What We’ve Learned About COVID-19

COMMENTARY Public Health

What We’ve Learned About COVID-19

Oct 27, 2020 3 min read
COMMENTARY BY
Kevin Pham, MD

Former Visiting Policy Analyst

Dr. Pham was a Visiting Policy Analyst at The Heritage Foundation.
It is no longer March. It's time we start acting like it. Pictured: People wearing masks on October 25, 2020 in New York City. Alexi Rosenfeld / Contributor / Getty Images

Key Takeaways

We've learned a great deal about SARS-CoV-2 since it first reached America, including how to treat the disease and minimize mortality.

The aim was never to achieve zero case transmission at the cost of every other aspect of our lives.

Looking forward, we have existing drugs that have been shown to reduce mortality, new therapeutics that will be authorized and vaccines right around the corner.

As the pandemic wears on, month after month, it's easy to assume nothing much has changed. But it has. We're making more progress than many people may realize.
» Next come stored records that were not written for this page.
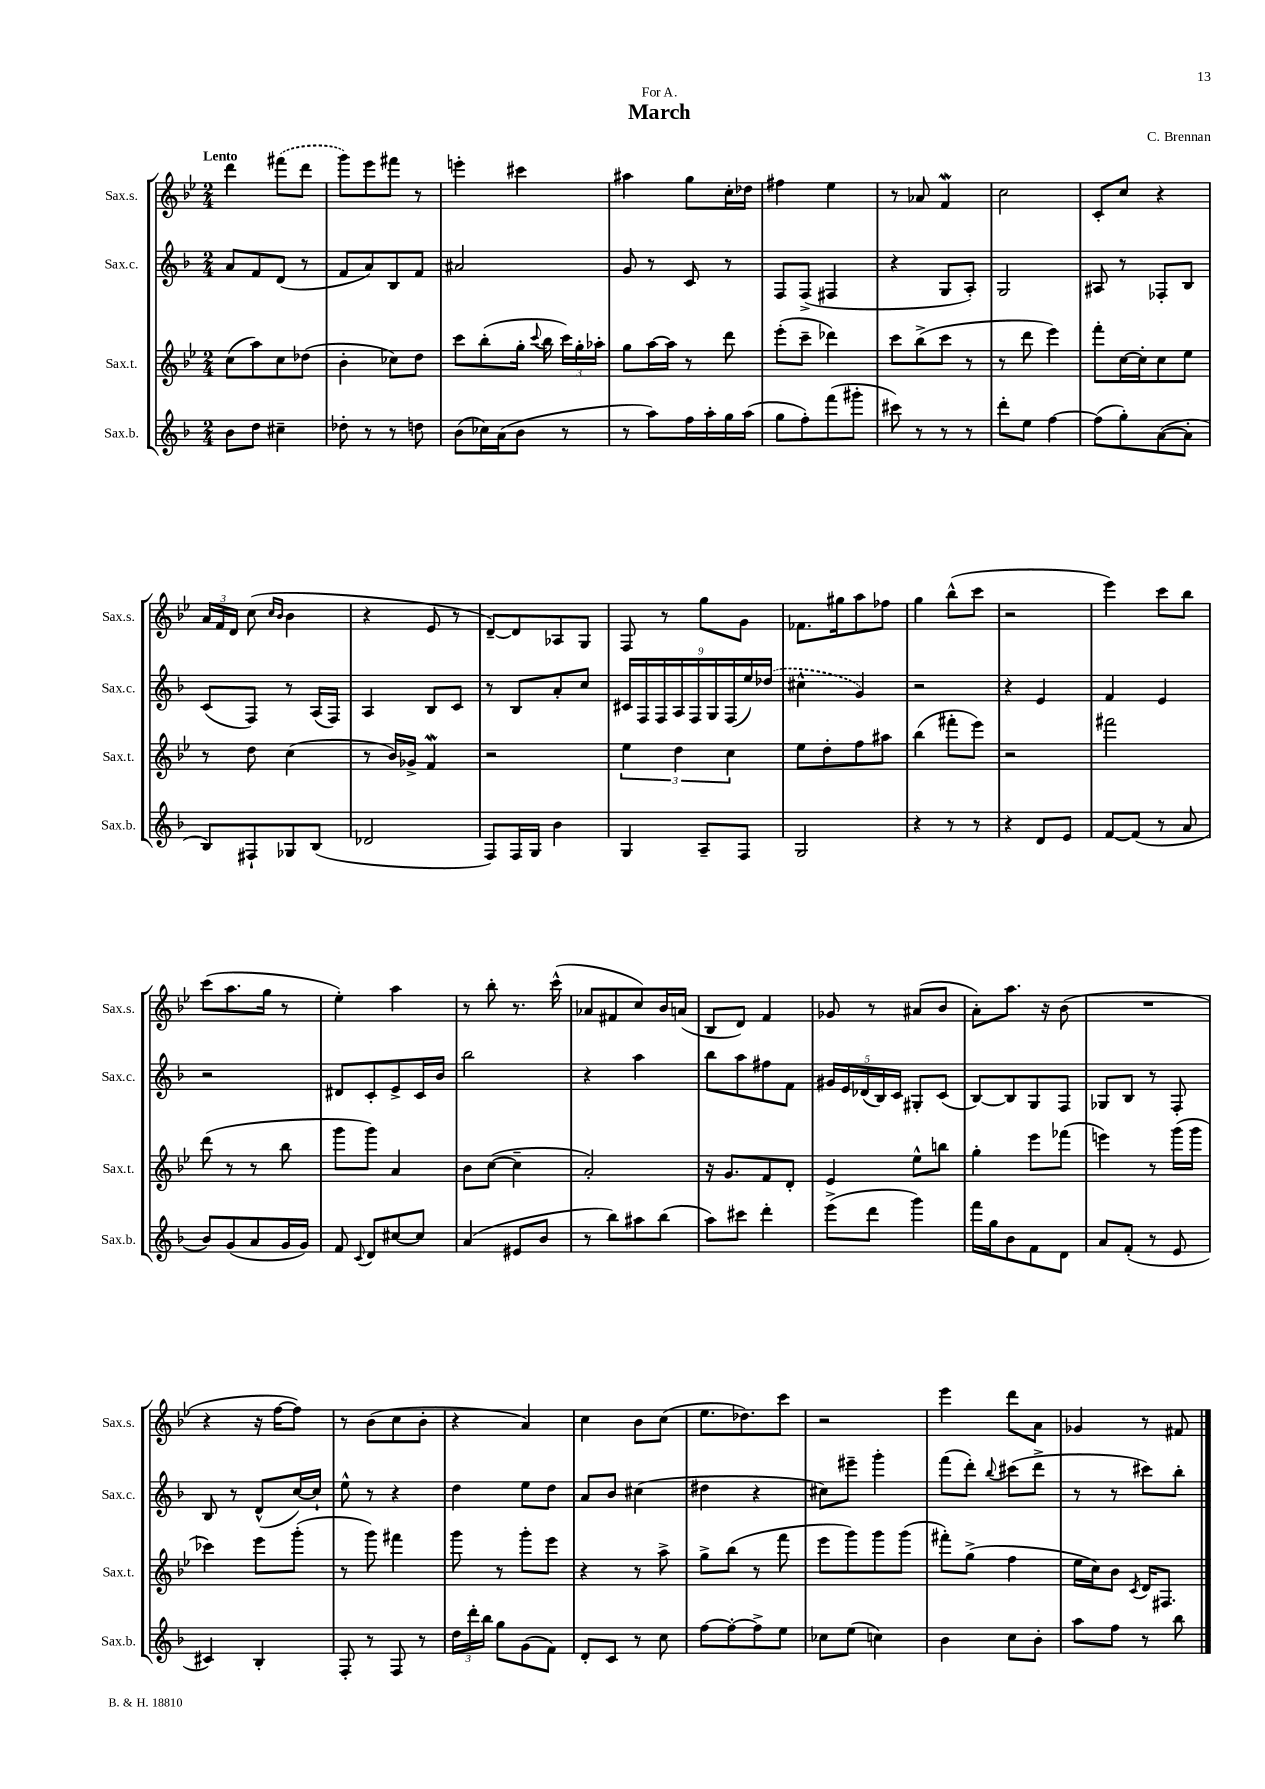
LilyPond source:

\header { title = "March" composer = "C. Brennan" dedication = "For A." }
<<
\new StaffGroup <<
\new Staff = "s0" \with { instrumentName = "Sax.s." shortInstrumentName = "Sax.s." } {
    \clef treble \key bes \major \numericTimeSignature \time 2/4 \tempo "Lento"
    \autoBeamOff d'''4 \once \slurDashed fis'''8[( d'''8] |
    g'''8[) ees'''8 fis'''8] r8 |
    e'''4-. cis'''4 |
    ais''4 g''8[ c''16-. des''16] |
    fis''4 ees''4 |
    r8 aes'8 f'4\mordent |
    c''2 |
    c'8[-. c''8] r4 |
    \tuplet 3/2 { a'16[ f'16 d'16] } c''8( \grace { c''16[ bes'16] } bes'4 |
    r4 ees'8 r8 |
    d'8[~--) d'8 aes8 g8] |
    f8 r8 g''8[ g'8] |
    fes'8.[ gis''16 a''8 fes''8] |
    g''4 bes''8[-^( c'''8] |
    r2 |
    ees'''4) c'''8[ bes''8] |
    c'''8[( a''8. g''16] r8 |
    ees''4-.) a''4 |
    r8 bes''8-. r8. c'''16-^( |
    aes'8[ fis'8 c''8) bes'16 a'16]( |
    bes8[ d'8]) f'4 |
    ges'8 r8 ais'8[( bes'8] |
    a'8[-.) a''8.] r16 bes'8( |
    R2 |
    r4 r16 f''16[~ f''8]) |
    r8 bes'8[( c''8 bes'8]-. |
    r4 a'4) |
    c''4 bes'8[ c''8]( |
    ees''8.[ des''8.) c'''8] |
    r2 |
    ees'''4 d'''8[ a'8] |
    ges'4 r8 fis'8 \bar "|." |
}
\new Staff = "s1" \with { instrumentName = "Sax.c." shortInstrumentName = "Sax.c." } {
    \clef treble \key f \major \numericTimeSignature \time 2/4
    \autoBeamOff a'8[ f'8 d'8]( r8 |
    f'8[ a'8) bes8 f'8] |
    ais'2 |
    g'8 r8 c'8 r8 |
    f8[ f8]->( fis4 |
    r4 g8[ a8]-.) |
    g2 |
    ais8 r8 fes8[-. bes8] |
    c'8[( f8]) r8 a16[( f16]) |
    a4 bes8[ c'8] |
    r8 bes8[ a'8-. c''8] |
    \tuplet 9/8 { cis'16[ f16 f16 a16 f16 g16 f16( e''16) \once \slurDashed des''16]( } |
    cis''4-^ g'4) |
    r2 |
    r4 e'4 |
    f'4 e'4 |
    r2 |
    dis'8[ c'8-. e'8-> c'16 bes'16] |
    bes''2 |
    r4 a''4 |
    bes''8[ a''8 fis''8 f'8] |
    \tuplet 5/4 { gis'16[ e'16 des'16( bes16) c'16] } gis8[-. c'8]( |
    bes8[~) bes8 g8 f8] |
    ges8[ bes8] r8 f8-. |
    bes8 r8 d'8[-^( c''16~) c''16]-! |
    e''8-^ r8 r4 |
    d''4 e''8[ d''8] |
    a'8[ bes'8] cis''4( |
    dis''4 r4 |
    cis''8[) eis'''8]-- g'''4-. |
    f'''8[( d'''8]-.) \appoggiatura { bes''8 } cis'''8[( d'''8]-> |
    r8 r8 cis'''8[) bes''8]-. \bar "|." |
}
\new Staff = "s2" \with { instrumentName = "Sax.t." shortInstrumentName = "Sax.t." } {
    \clef treble \key bes \major \numericTimeSignature \time 2/4
    \autoBeamOff c''8[( a''8) c''8 des''8]( |
    bes'4-. ces''8[) d''8] |
    c'''8[ bes''8-.( g''16]-. \appoggiatura { c'''8 } bes''16 \tuplet 3/2 { c'''16[) g''16-. aes''16]-. } |
    g''8[ a''16~ a''16] r8 d'''8 |
    ees'''8[-.( c'''8]-- des'''4) |
    c'''8[ bes''8->( c'''8] r8 |
    r8 d'''8 ees'''4) |
    f'''8[-. c''16~ c''16-. c''8 ees''8] |
    r8 d''8 c''4( |
    r8 bes'16[) ges'16]-> f'4\mordent |
    r2 |
    \tuplet 3/2 { ees''4 d''4 c''4 } |
    ees''8[ d''8-. f''8 ais''8] |
    bes''4( fis'''8[-. ees'''8]) |
    r2 |
    fis'''2 |
    d'''8( r8 r8 bes''8 |
    g'''8[ g'''8]) a'4 |
    bes'8[ c''8]~( c''4-- |
    a'2-.) |
    r16 g'8.[ f'8 d'8]-. |
    ees'4 ees''8[-^ b''8] |
    g''4-. ees'''8[ fes'''8]( |
    e'''4) r8 g'''16[( g'''16] |
    ces'''4) ees'''8[ g'''8]-.( |
    r8 g'''8) fis'''4 |
    g'''8 r8 g'''8[-. ees'''8] |
    r4 r8 a''8-> |
    g''8[-> bes''8]( r8 f'''8 |
    ees'''8[ g'''8) g'''8 g'''8]( |
    fis'''8[-.) g''8]->( f''4 |
    ees''16[ c''16) bes'8] \acciaccatura { c'8 } d'16[ fis8.] \bar "|." |
}
\new Staff = "s3" \with { instrumentName = "Sax.b." shortInstrumentName = "Sax.b." } {
    \clef treble \key f \major \numericTimeSignature \time 2/4
    \autoBeamOff bes'8[ d''8] cis''4-- |
    des''8-. r8 r8 d''8 |
    bes'8[( ces''16) a'16( bes'8] r8 |
    r8 a''8[) f''16 a''16-. g''16 a''16]( |
    g''8[ f''8-.) f'''8( gis'''8]-. |
    cis'''8) r8 r8 r8 |
    d'''8[-. e''8] f''4~ |
    f''8[( g''8-.) a'8~( a'8]-. |
    bes8[) fis8-! ges8 bes8]( |
    des'2 |
    f8[) f16 g16] bes'4 |
    g4 a8[-- f8] |
    g2 |
    r4 r8 r8 |
    r4 d'8[ e'8] |
    f'8[~ f'8]( r8 a'8 |
    bes'8[) g'8( a'8 g'16 g'16]) |
    f'8 \appoggiatura { c'8 } d'8[ cis''8~ cis''8] |
    a'4( eis'8[ bes'8] |
    r8 bes''8[) ais''8 bes''8]( |
    a''8[) cis'''8] d'''4-. |
    e'''8[->( d'''8] g'''4) |
    f'''16[ g''16 bes'8 f'8 d'8] |
    a'8[ f'8]-.( r8 e'8 |
    cis'4) bes4-. |
    f8-. r8 f8 r8 |
    \tuplet 3/2 { d''16[ d'''16-. bes''16] } g''8[ g'8( f'8]) |
    d'8[-. c'8] r8 c''8 |
    f''8[~ f''8~-. f''8-> e''8] |
    ces''8[ e''8]( c''4) |
    bes'4 c''8[ bes'8]-. |
    a''8[ f''8] r8 bes''8 \bar "|." |
}
>>
>>
\layout { \context { \Score \remove "Bar_number_engraver" } }
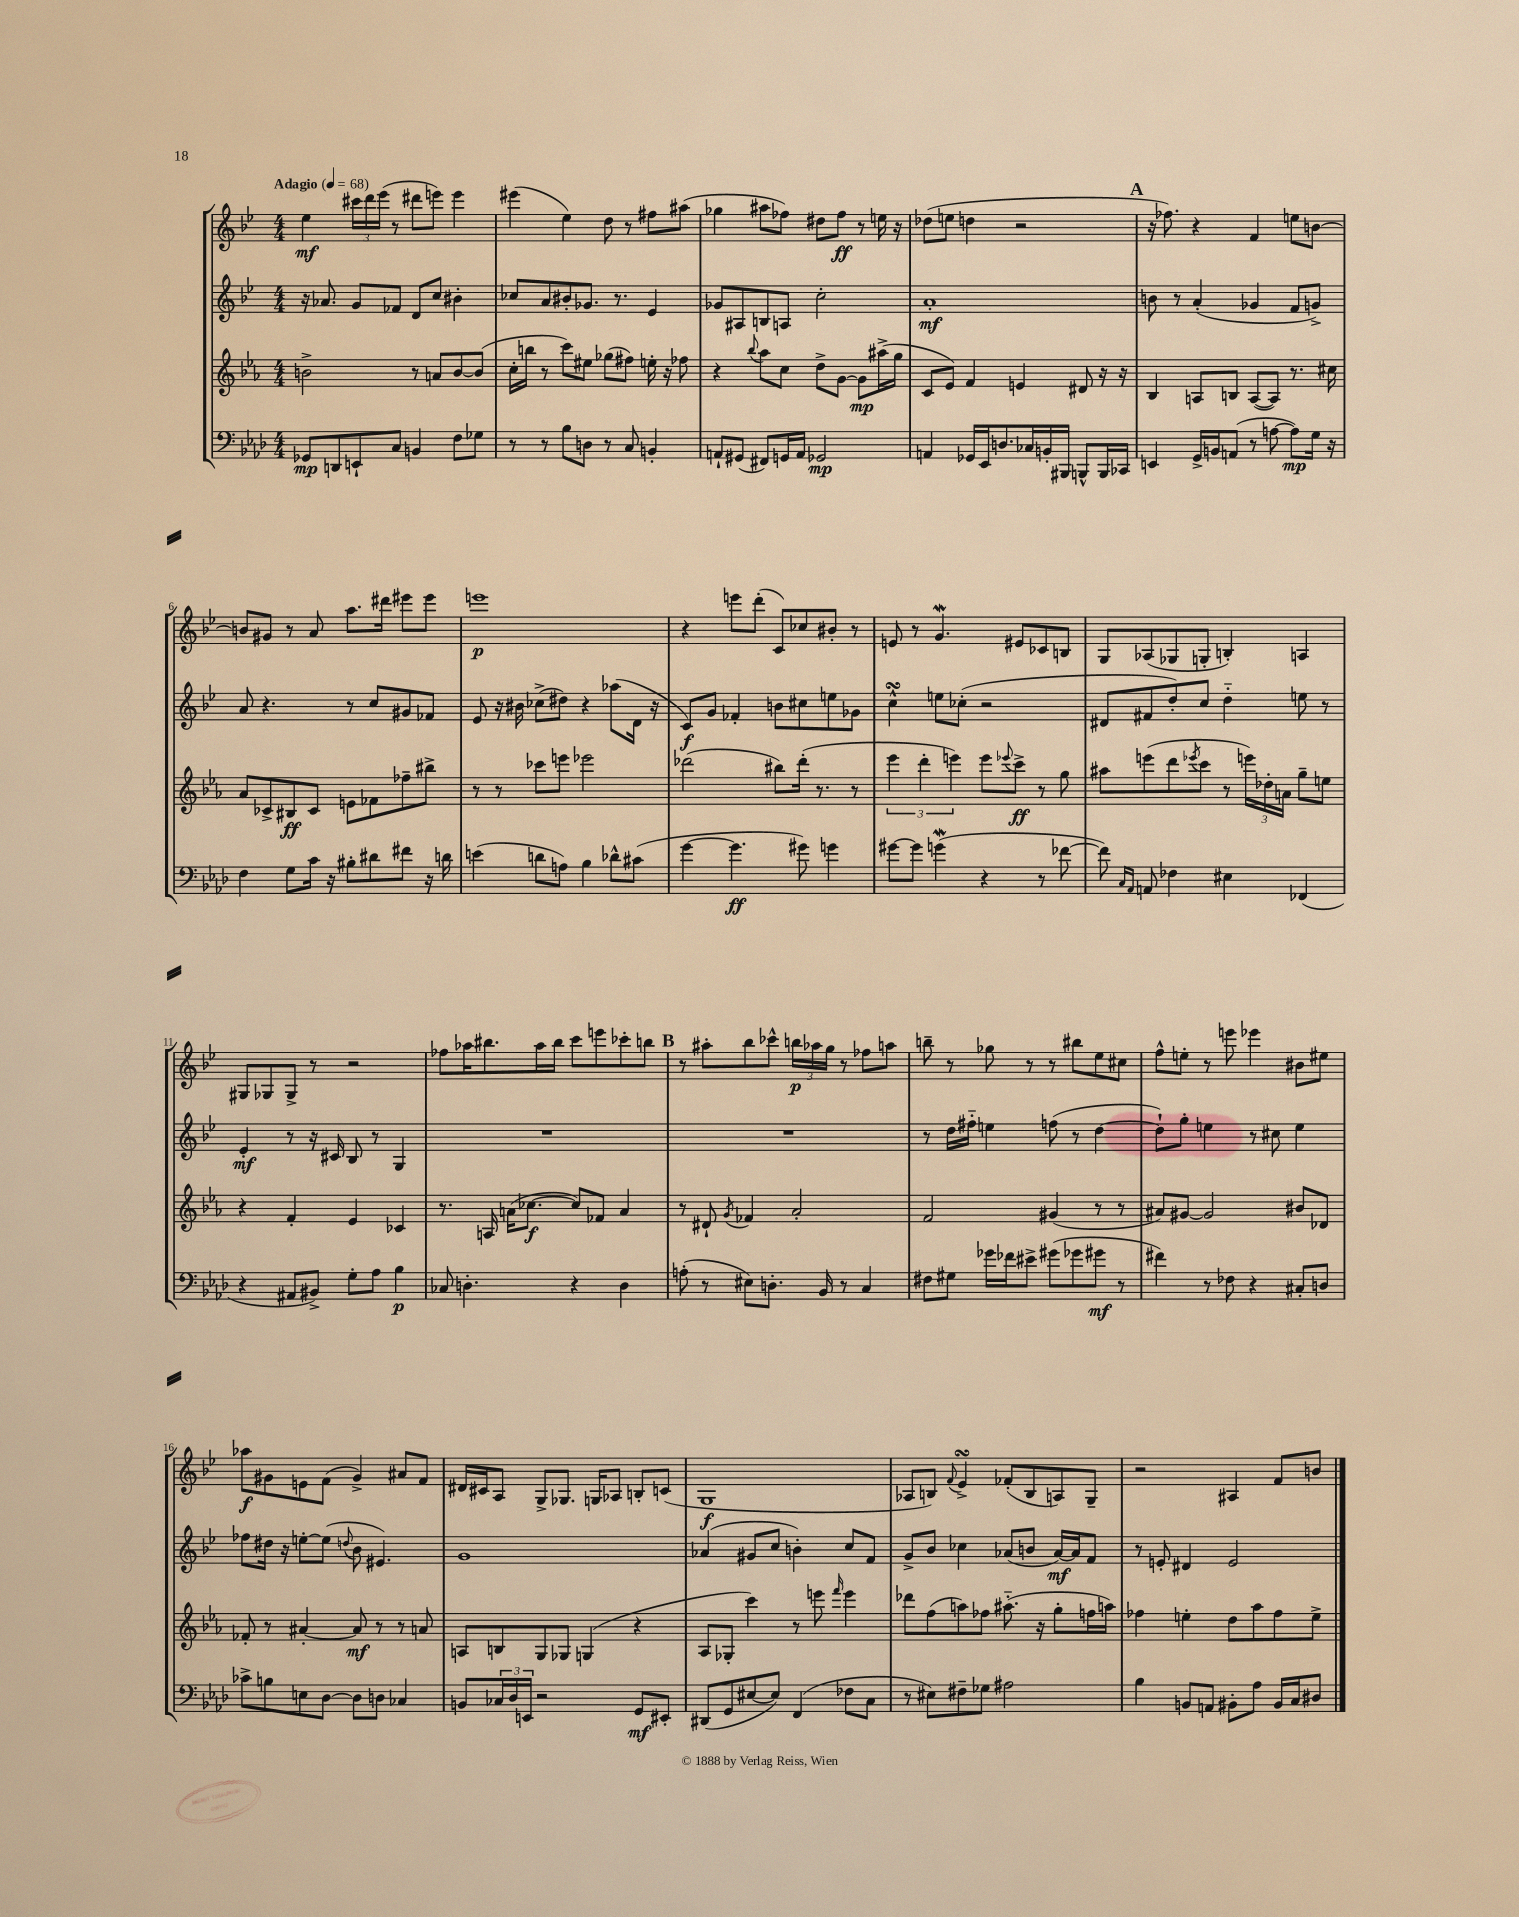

Take Regeneron. President Donald Trump recently spoke of his efforts to usher this new therapeutic drug through the process for emergency use authorization and to make it available to the public, free of charge. This synthetic antibody cocktail was part of the president's treatment plan when he was recently sickened with COVID-19.

His seemingly complete recovery is remarkable, considering he's an older man with a less than ideal bodyweight—factors that would predispose him to worse outcomes from COVID-19.

Regeneron is just one example of how much things have changed since March. We've learned a great deal about SARS-CoV-2 since it first reached America, including how to treat the disease and minimize mortality.

For example, we've learned that the lethal part of the disease process is largely due to a deranged inflammatory process known as a "cytokine storm," and that steroids, which counteract inflammation, have been shown to reduce the risk of death.

We've also learned who is at the greatest risk of dying to COVID-19, with the CDC recently publishing a list of conditions most associated with mortality, as well as its "best estimate" of infection fatality rates by age, based on data from around the world. The agency estimates that the chances of death are small to infinitesimal among infected people under age 50 and that those rates rise to around 0.5% (5 deaths per thousand infected people) for people between the ages of 50 and 69. The fatality rate is 10 times higher—five in 100—for people over 70 who acquire the infection.

These are estimates derived from global data applied to the American population and fits in perfectly with what we have observed—namely that the elderly, especially those in nursing homes, account for nearly 80% of deaths due to COVID-19. This is information we did not have at the beginning, but gained it at tremendous cost.

We can see the real-world effects of our increased understanding of the disease. In the early phases of the pandemic in America, the peak average daily deaths were 2,113 on April 21. Following the massive spike in cases that reached a daily case rate of more than 60,000 a day, the peak average daily deaths was 1,142 on Aug. 1. Thus, between the spikes earlier on and later in the pandemic, peak daily mortality decreased by more than 1,000 deaths.

In other words, between April and July, peak daily mortality decreased by 46%.

We can still do better, but it's clear that we've made tremendous progress against the virus. Back in March, when the White House first announced the "15 Days to Slow the Spread" initiative, as well as the subsequent 30-day extension, the aim was always to break the acceleration of the spread of COVID-19 and to buy time for health systems and health sciences to catch up to the fast-moving virus.

The aim was never to achieve zero case transmission at the cost of every other aspect of our lives, and yet that's what numerous governors and mayors have intimated as their intention.

The great and beleaguered city of New York, for instance, only began to allow indoor dining with tight restrictions on Sept. 30. Less than a week later, both Mayor Bill de Blasio and Gov. Andrew Cuomo announced closures of restaurants in certain areas deemed to be spiking in cases.

This may have been reasonable in the early phases of the pandemic, when the New York City metropolitan statistical area alone was responsible for the overwhelming majority of mortality in the country, but New York has not averaged more than 10 deaths per day since early July.

New Yorkers deserve a lot of credit for suffering the brunt of the pandemic, and for maintaining a remarkably low mortality rate for the past few months. They deserve some degree of stability and certainty, and they deserve better than the uncertain fits and starts to their reopening efforts. This abject failure of leadership is cruel to New Yorkers and is slowly killing the greatest city in the history of the world.

We've come to learn a great deal about this virus at a great cost, but we have already seen the harshest outcomes of the disease blunted by advances in COVID-19 treatment and management. Looking forward, we have existing drugs that have been shown to reduce mortality, new therapeutics that will be authorized and vaccines right around the corner.

It is no longer March. It's time we start acting like it.